Anchor Charts and We Can!

I am a huge fan of using anchor charts in my classroom.  I let the kids help me decide what information to include, then hang them up where they are easily seen.  I remind them to refer to them during tests.  I think of them as a resource and love when I look around and see the kids referring to them.  To me, it's their way of telling me they care and want to do well.  After a while of referring to the charts, the information is just committed to memory!  I don't know what I am going to do in January when we move into our brand new buildings (!!!!!!)  and we aren't allowed to hang things on the walls!  I'll come up with a solution I'm sure!  Here are a couple examples of some of the anchor charts currently hanging in the room:

Using models such as base-ten blocks and number lines to display decimals

Rounding Decimals: CCSS 5.NBT.4

Additionally, I like to really make sure my students know what our goals and objectives are each day.  I want them to be able to say, "Yeah, I did learn that today!"  Each time we learn a new concept, I let them know how it is connected not only to the Ohio Academic Standards, but also to Common Core.   This way, we are all working toward a common goal.  I never want them to be in the dark about what they are learning and what they should be able to understand after a lesson.  Here are two examples of our "We Can" posters:

We Can do so much!

I am really thankful to have so much wall space in our room!

Interactive Notebooks

I am fortunate to have an amazing co-worker to plan and plot alongside.  Her name is Jamie, and just being able to collaborate with her this first few months of school has been awesome!  She only teaches one 90 period of math and the rest science, but it's enough to get us talking to each other every day about lessons and how they went.  She showed me some interactive math and science notebooks she found on blogs, and we both agreed that this would be the perfect year to start them.  We have been given the go-ahead from our district heads that we can now use EDM as a general framework and supplement where necessary so as to cover the Ohio Standards and the Common Core...all at once!  An interactive notebook would be the perfect place to combine all of our accumulative notes and materials. 
Rules page and Table of Contents

After setting up the foundation of our notebooks, we began our first activity and first entry with a game we so creatively call "The Barrier Game."

Barrier Game game boards.  This was a great way to see how my  new students reacted to a challenge!

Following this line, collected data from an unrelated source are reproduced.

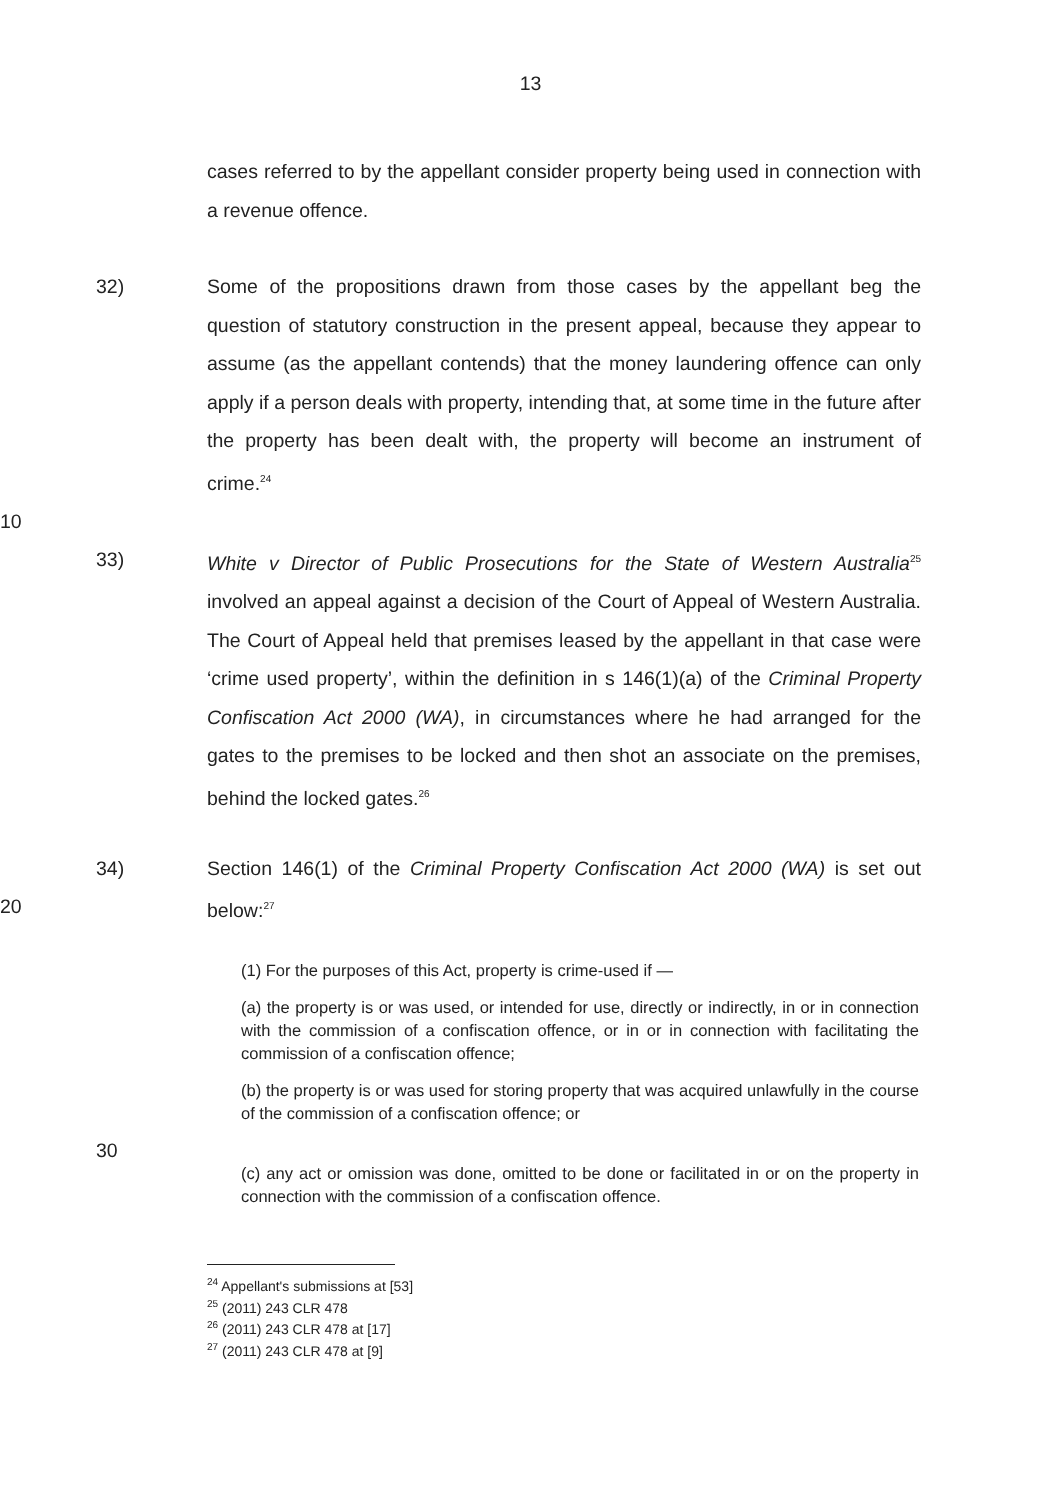13
cases referred to by the appellant consider property being used in connection with a revenue offence.
32) Some of the propositions drawn from those cases by the appellant beg the question of statutory construction in the present appeal, because they appear to assume (as the appellant contends) that the money laundering offence can only apply if a person deals with property, intending that, at some time in the future after the property has been dealt with, the property will become an instrument of crime.<sup>24</sup>
10
33) White v Director of Public Prosecutions for the State of Western Australia<sup>25</sup> involved an appeal against a decision of the Court of Appeal of Western Australia. The Court of Appeal held that premises leased by the appellant in that case were ‘crime used property’, within the definition in s 146(1)(a) of the Criminal Property Confiscation Act 2000 (WA), in circumstances where he had arranged for the gates to the premises to be locked and then shot an associate on the premises, behind the locked gates.<sup>26</sup>
20
34) Section 146(1) of the Criminal Property Confiscation Act 2000 (WA) is set out below:<sup>27</sup>
(1) For the purposes of this Act, property is crime-used if —
(a) the property is or was used, or intended for use, directly or indirectly, in or in connection with the commission of a confiscation offence, or in or in connection with facilitating the commission of a confiscation offence;
(b) the property is or was used for storing property that was acquired unlawfully in the course of the commission of a confiscation offence; or
30
(c) any act or omission was done, omitted to be done or facilitated in or on the property in connection with the commission of a confiscation offence.
<sup>24</sup> Appellant's submissions at [53]
<sup>25</sup> (2011) 243 CLR 478
<sup>26</sup> (2011) 243 CLR 478 at [17]
<sup>27</sup> (2011) 243 CLR 478 at [9]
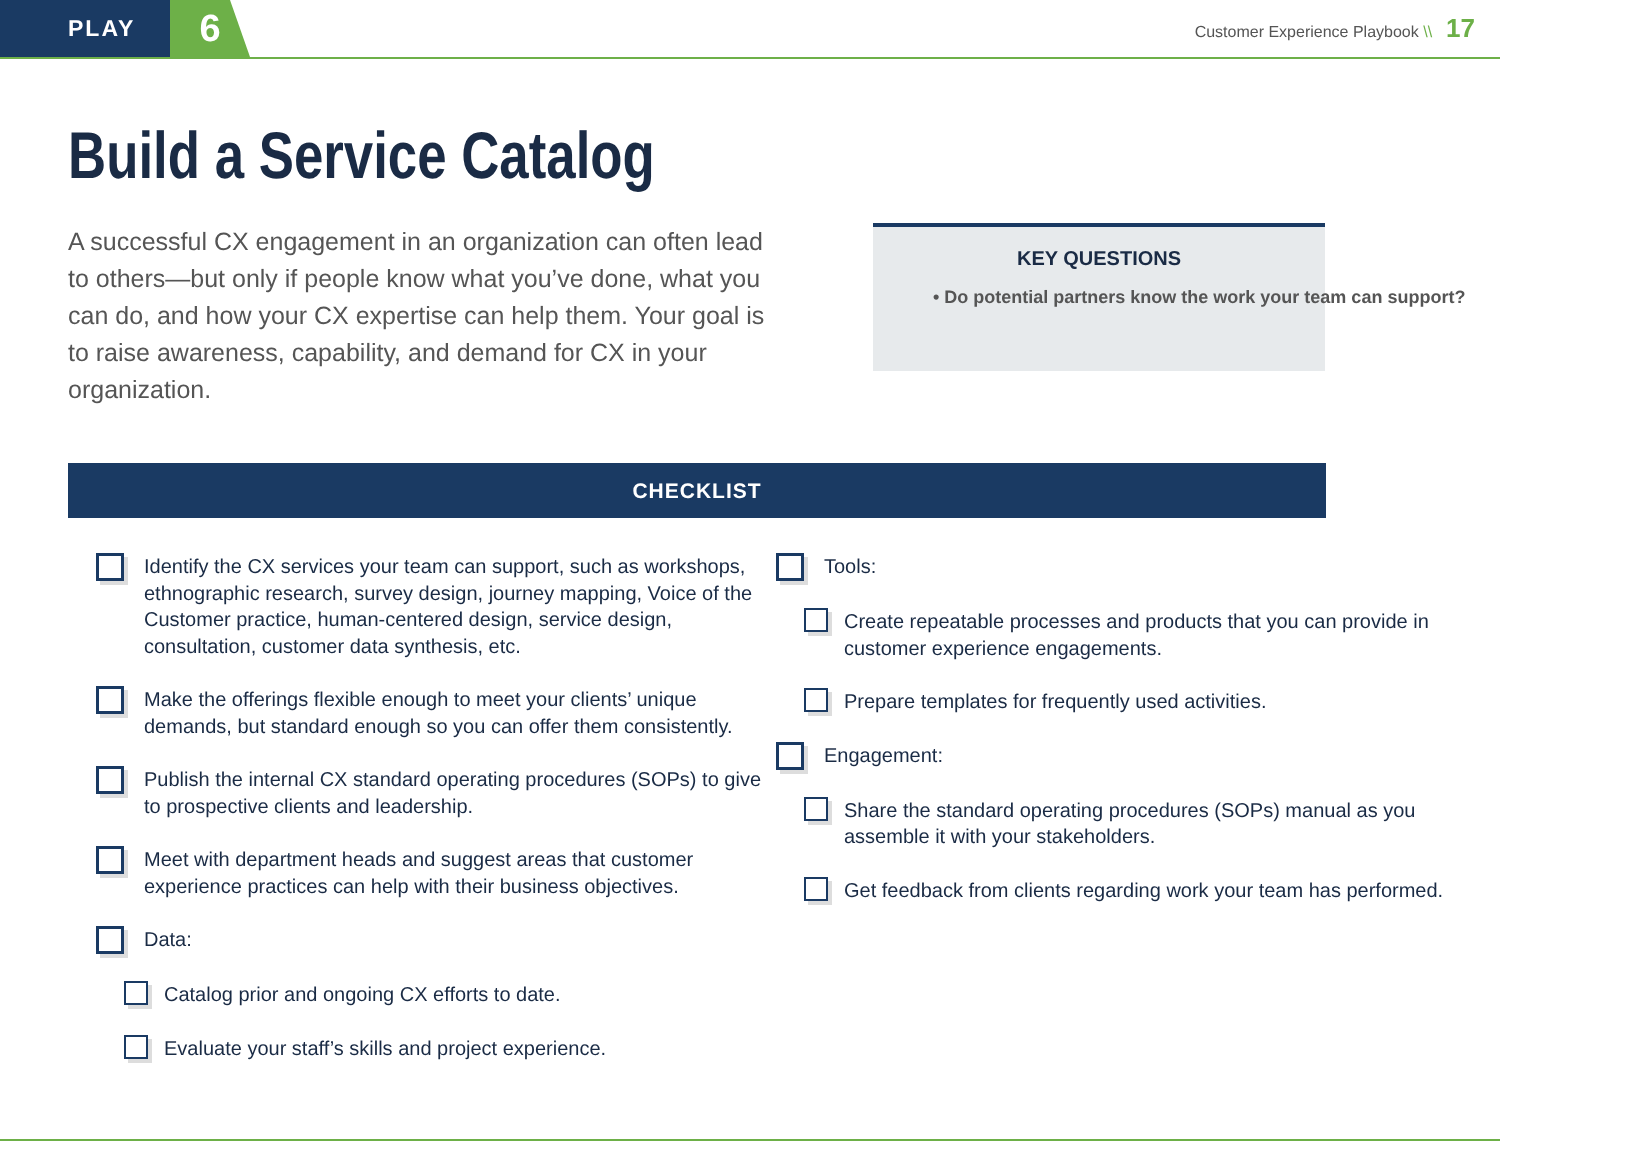PLAY
6
Customer Experience Playbook \\ 17
Build a Service Catalog
A successful CX engagement in an organization can often lead to others—but only if people know what you’ve done, what you can do, and how your CX expertise can help them. Your goal is to raise awareness, capability, and demand for CX in your organization.
KEY QUESTIONS
• Do potential partners know the work your team can support?
CHECKLIST
Identify the CX services your team can support, such as workshops, ethnographic research, survey design, journey mapping, Voice of the Customer practice, human-centered design, service design, consultation, customer data synthesis, etc.
Make the offerings flexible enough to meet your clients’ unique demands, but standard enough so you can offer them consistently.
Publish the internal CX standard operating procedures (SOPs) to give to prospective clients and leadership.
Meet with department heads and suggest areas that customer experience practices can help with their business objectives.
Data:
Catalog prior and ongoing CX efforts to date.
Evaluate your staff’s skills and project experience.
Tools:
Create repeatable processes and products that you can provide in customer experience engagements.
Prepare templates for frequently used activities.
Engagement:
Share the standard operating procedures (SOPs) manual as you assemble it with your stakeholders.
Get feedback from clients regarding work your team has performed.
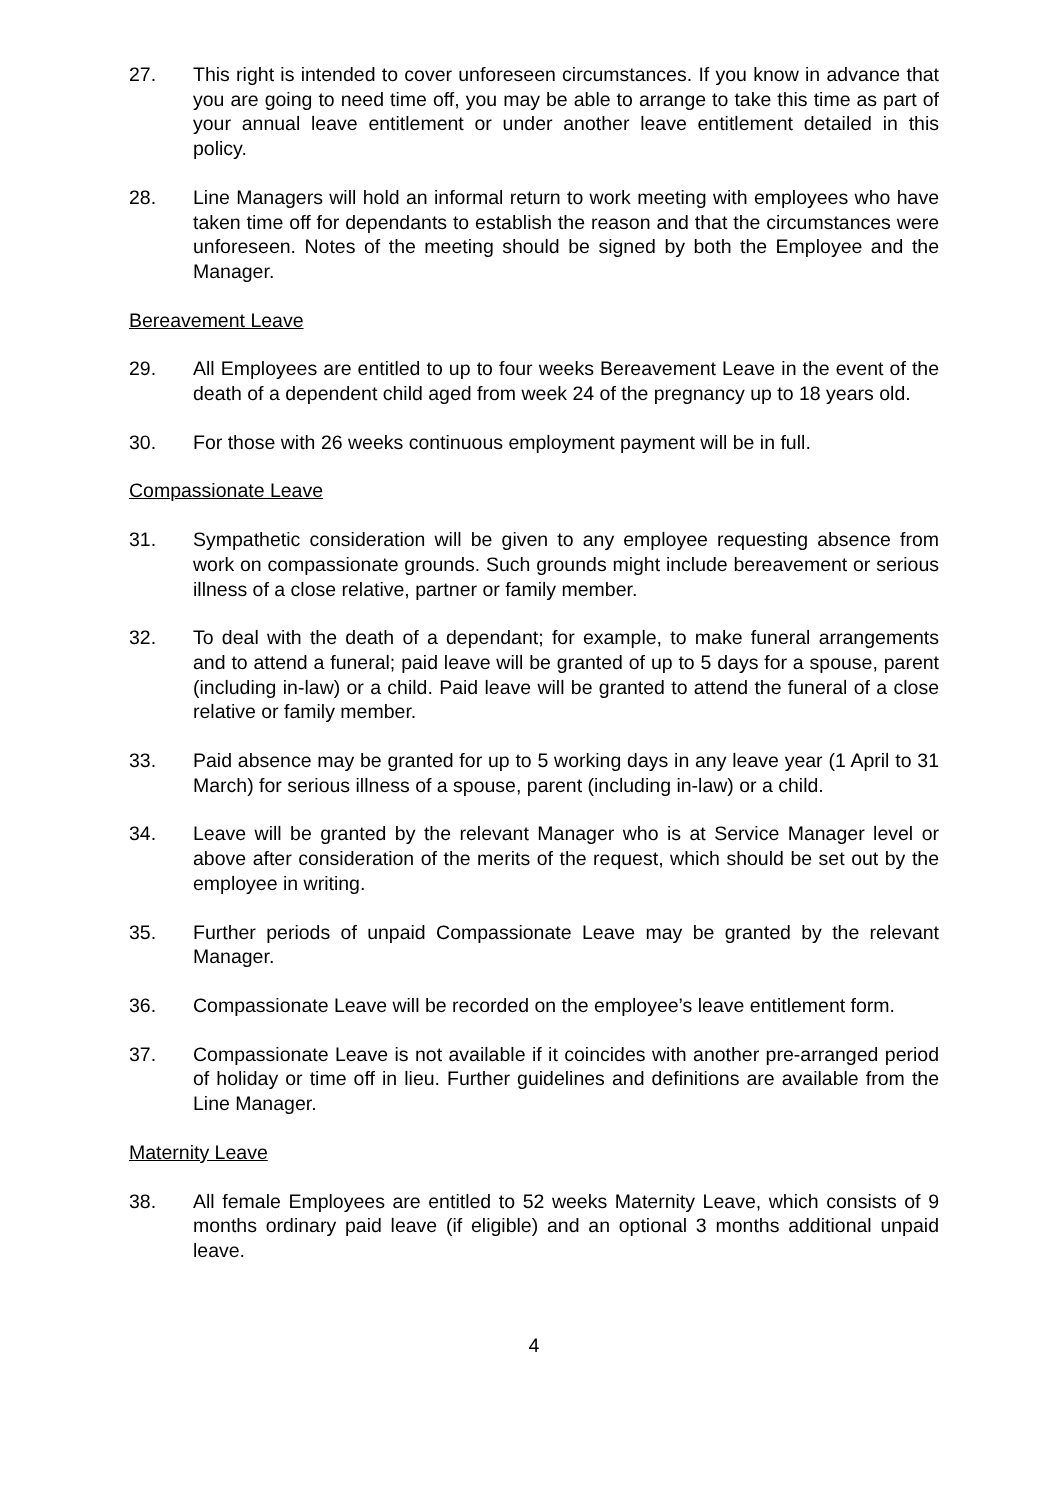27. This right is intended to cover unforeseen circumstances. If you know in advance that you are going to need time off, you may be able to arrange to take this time as part of your annual leave entitlement or under another leave entitlement detailed in this policy.
28. Line Managers will hold an informal return to work meeting with employees who have taken time off for dependants to establish the reason and that the circumstances were unforeseen. Notes of the meeting should be signed by both the Employee and the Manager.
Bereavement Leave
29. All Employees are entitled to up to four weeks Bereavement Leave in the event of the death of a dependent child aged from week 24 of the pregnancy up to 18 years old.
30. For those with 26 weeks continuous employment payment will be in full.
Compassionate Leave
31. Sympathetic consideration will be given to any employee requesting absence from work on compassionate grounds. Such grounds might include bereavement or serious illness of a close relative, partner or family member.
32. To deal with the death of a dependant; for example, to make funeral arrangements and to attend a funeral; paid leave will be granted of up to 5 days for a spouse, parent (including in-law) or a child. Paid leave will be granted to attend the funeral of a close relative or family member.
33. Paid absence may be granted for up to 5 working days in any leave year (1 April to 31 March) for serious illness of a spouse, parent (including in-law) or a child.
34. Leave will be granted by the relevant Manager who is at Service Manager level or above after consideration of the merits of the request, which should be set out by the employee in writing.
35. Further periods of unpaid Compassionate Leave may be granted by the relevant Manager.
36. Compassionate Leave will be recorded on the employee’s leave entitlement form.
37. Compassionate Leave is not available if it coincides with another pre-arranged period of holiday or time off in lieu. Further guidelines and definitions are available from the Line Manager.
Maternity Leave
38. All female Employees are entitled to 52 weeks Maternity Leave, which consists of 9 months ordinary paid leave (if eligible) and an optional 3 months additional unpaid leave.
4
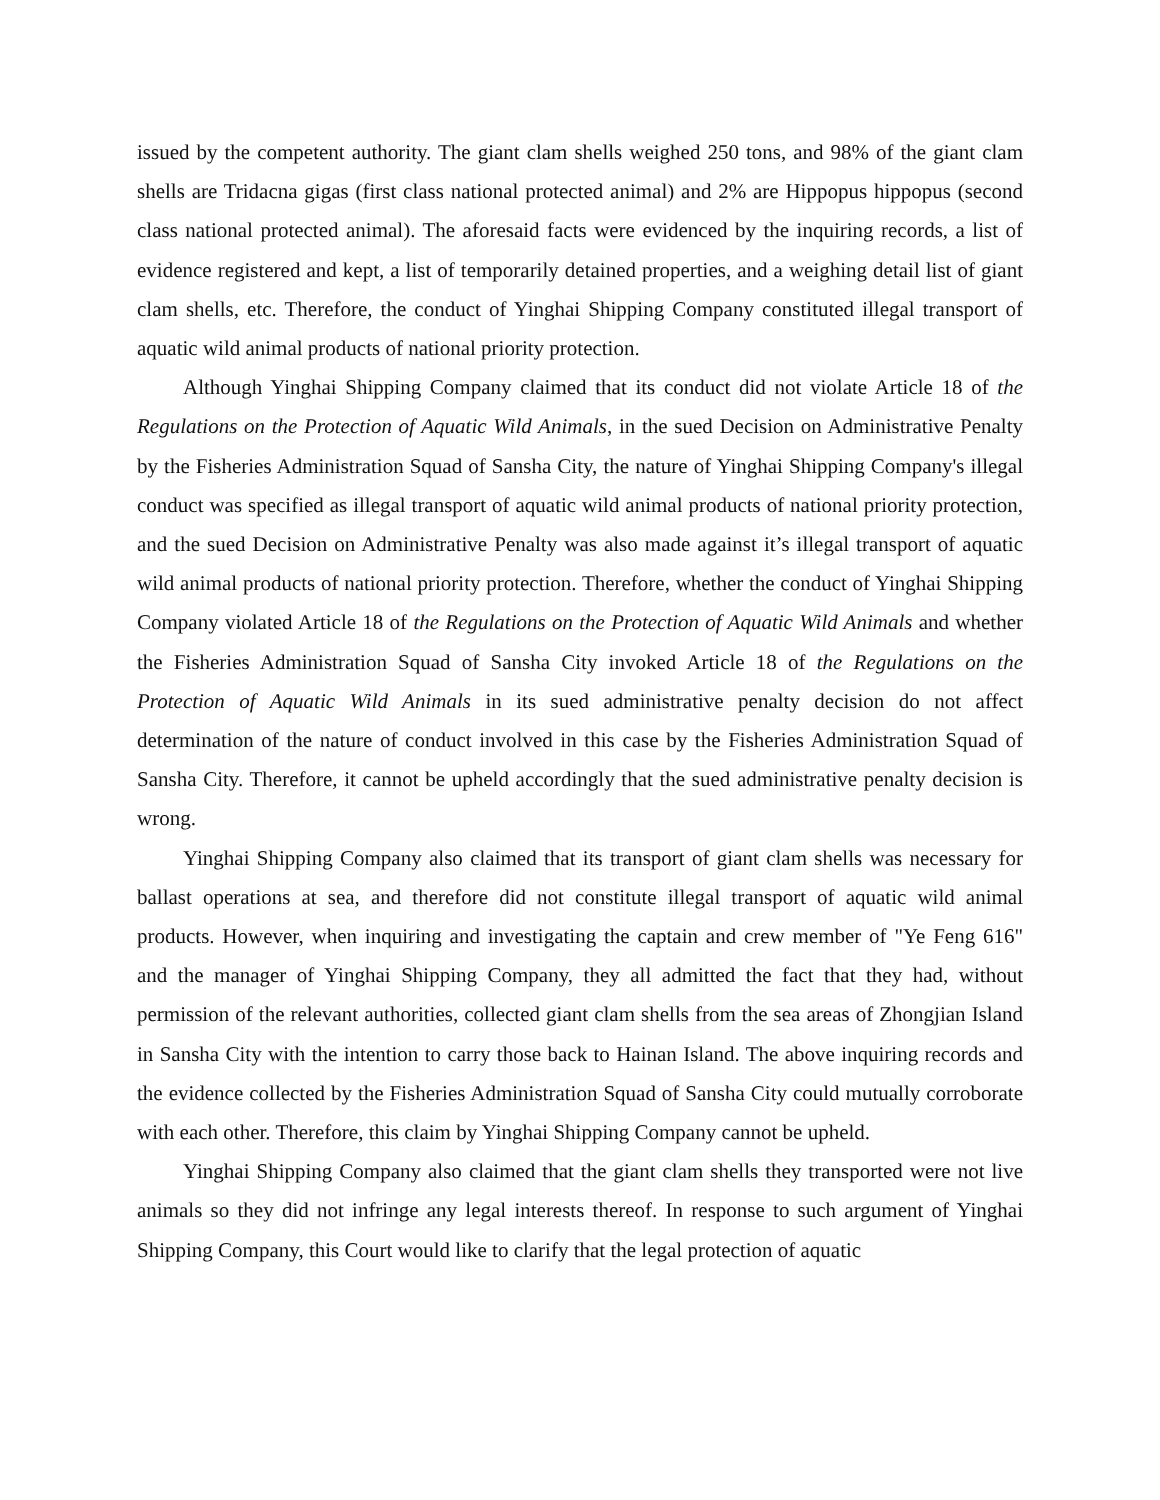issued by the competent authority. The giant clam shells weighed 250 tons, and 98% of the giant clam shells are Tridacna gigas (first class national protected animal) and 2% are Hippopus hippopus (second class national protected animal). The aforesaid facts were evidenced by the inquiring records, a list of evidence registered and kept, a list of temporarily detained properties, and a weighing detail list of giant clam shells, etc. Therefore, the conduct of Yinghai Shipping Company constituted illegal transport of aquatic wild animal products of national priority protection.
Although Yinghai Shipping Company claimed that its conduct did not violate Article 18 of the Regulations on the Protection of Aquatic Wild Animals, in the sued Decision on Administrative Penalty by the Fisheries Administration Squad of Sansha City, the nature of Yinghai Shipping Company's illegal conduct was specified as illegal transport of aquatic wild animal products of national priority protection, and the sued Decision on Administrative Penalty was also made against it’s illegal transport of aquatic wild animal products of national priority protection. Therefore, whether the conduct of Yinghai Shipping Company violated Article 18 of the Regulations on the Protection of Aquatic Wild Animals and whether the Fisheries Administration Squad of Sansha City invoked Article 18 of the Regulations on the Protection of Aquatic Wild Animals in its sued administrative penalty decision do not affect determination of the nature of conduct involved in this case by the Fisheries Administration Squad of Sansha City. Therefore, it cannot be upheld accordingly that the sued administrative penalty decision is wrong.
Yinghai Shipping Company also claimed that its transport of giant clam shells was necessary for ballast operations at sea, and therefore did not constitute illegal transport of aquatic wild animal products. However, when inquiring and investigating the captain and crew member of "Ye Feng 616" and the manager of Yinghai Shipping Company, they all admitted the fact that they had, without permission of the relevant authorities, collected giant clam shells from the sea areas of Zhongjian Island in Sansha City with the intention to carry those back to Hainan Island. The above inquiring records and the evidence collected by the Fisheries Administration Squad of Sansha City could mutually corroborate with each other. Therefore, this claim by Yinghai Shipping Company cannot be upheld.
Yinghai Shipping Company also claimed that the giant clam shells they transported were not live animals so they did not infringe any legal interests thereof. In response to such argument of Yinghai Shipping Company, this Court would like to clarify that the legal protection of aquatic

For this activity, I paired students up (remember, this was the first week of school. I didn't know personalities!) and gave them two different grids: one student received a blank 3x3 grid, while the second received a grid with simple math terms and symbols on it.  We then placed a folder between them so they couldn't see each other's board.  It was the second student's responsibility to communicate what his or her grid looked like while the first student drew it.  Some quickly discovered they weren't communicating efficiently.  They realized they needed to be more specific in their directions to their partner.  One student, Aaliyah, said to me "Ms. McHugh, Cale and I just aren't good partners.  He isn't drawing what I want him to!"  I asked if I could listen in on their conversation.  It turned out that Aaliyah was just telling him things like "Draw a square at the top."  Poor Cale didn't know where to draw his square!  When reflecting on the activity at the end, Aaliyah raised her hand and admitted "It wasn't that we were bad partners, I just need to be more specific when I communicate.  I wasn't giving him enough details!"  That was a wonderful "ah-ha" moment for the class.  Of course, I had some students get extremely frustrated with their partner.  I would like to do this activity again later in the year and see how they do.  They will be doing a LOT of partner/group work in my class, so they need to know how to communicate well!  After we reflected on the activity, we wrote down our thoughts in our notebooks.  Below is an example of an entry regarding the "Barrier Game."

Cale's reflection on his experience with Aaliyah

We also brainstormed ideas on how good mathematicians communicate.  I was really impressed with their ideas!